▶ Ваши задания:
a) Какой роман назван во фрагменте о детстве Чернышевского как имеющий автобиографическое значение?
b) Перепишите дословно из фрагмента о детстве Чернышевского всё, начиная со слов «С нравственной стороны» и вплоть до слов «так называемое простонародье.».

▶ Выбранный фрагмент:

###

Кто знает, как справился бы организм Н. Г. Чернышевского с разрушительными для здоровья условиями, окружившими его во второй половине его жизни, если бы он с детства не был закален этой демократической простотой воспитания и этими гимнастическими упражнениями по примеру 'греков и римлян'?
С нравственной стороны свобода делать все, что 'угодно', была хороша тем, что давала ребенку полную возможность прямо смотреть на жизнь, не отгороженную от него китайской стеной разного рода условностей. И по всему видно, что даже в самой ранней своей юности Чернышевский умел зоркими глазами смотреть на окружавшую его жизнь. В первой части романа 'Пролог', несомненно имеющего автобиографическое значение, он так говорит об отношении своего героя Волгина к 'аристократии': 'Он никогда не принадлежал и к мелкому светскому обществу, не только к их высокому, важному. Но какой же город или городишко не гремел славою их подвигов? Он с детства знал, что это люди буйные, наглые' [81].
И не одну только 'аристократию' наблюдал Волгин (Чернышевский) в своем детстве. Наблюдал он и так называемое простонародье.
'Ему вспоминалось, как, бывало, идет по улице его родного города толпа пьяных бурлаков: шум, крик, удалые песни, разбойничьи песни. Чужой подумал бы — город в опасности, — вот, вот бросятся грабить лавки и дома, разнесут все по щепочке. Немножко растворяется дверь будки, оттуда просовывается заспанное старческое лицо с седыми, наполовину вылинявшими усами, раскрывается беззубый рот и не то кричит, не то стонет дряхлым криком: — 'Скоты, чего разорались? Вот я вас!'. Удалая ватага притихла, передний за заднего прячется; еще бы такой окрик, и разбежались бы удалые молодцы, величавшие себя 'не ворами, не разбойничками — Стеньки Разина работничками', обещавшие, 'что как они веслом махнут', то и 'Москвой тряхнут', разбежались бы, куда глаза глядят, куда ноги понесут, крикни еще раз инвалид в дверь будки; но старый будочник знает, что перед богом грех был бы слишком пугать удалых молодцов: лбы себе перебьют, ноги переломают, навек бедные искалечатся, — будочник, понюхав табаку, говорит — 'Идите себе, ребята, с богом, только не будите меня старика, не вводите в сердце'. И затворяется в будке, — и ватага удалых молодцов, Стеньки Разина бывших работничков, скромно идет дальше, перешептываясь, что будочник, на счастье им, видно, добрый человек' [82].
Чернышевский говорит, что Волгин в детстве приходил в недоумение от таких сцен.

###

▶ Исходный материал:

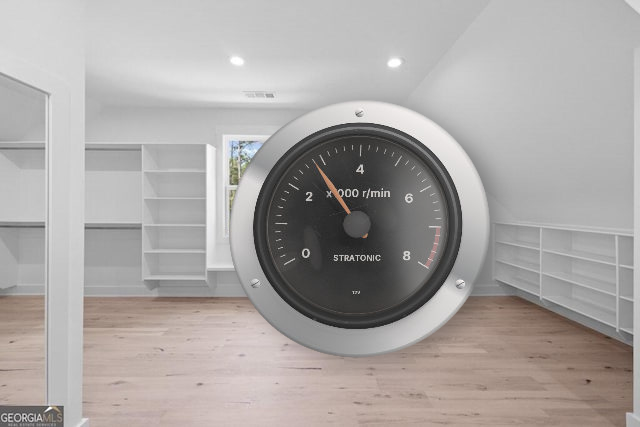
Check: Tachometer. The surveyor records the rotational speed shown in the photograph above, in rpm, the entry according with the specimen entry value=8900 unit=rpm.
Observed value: value=2800 unit=rpm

###

▶ Ответы по заданиям:
a) «Пролог».

b)
С нравственной стороны свобода делать все, что 'угодно', была хороша тем, что давала ребенку полную возможность прямо смотреть на жизнь, не отгороженную от него китайской стеной разного рода условностей. И по всему видно, что даже в самой ранней своей юности Чернышевский умел зоркими глазами смотреть на окружавшую его жизнь. В первой части романа 'Пролог', несомненно имеющего автобиографическое значение, он так говорит об отношении своего героя Волгина к 'аристократии': 'Он никогда не принадлежал и к мелкому светскому обществу, не только к их высокому, важному. Но какой же город или городишко не гремел славою их подвигов? Он с детства знал, что это люди буйные, наглые' [81].
И не одну только 'аристократию' наблюдал Волгин (Чернышевский) в своем детстве. Наблюдал он и так называемое простонародье.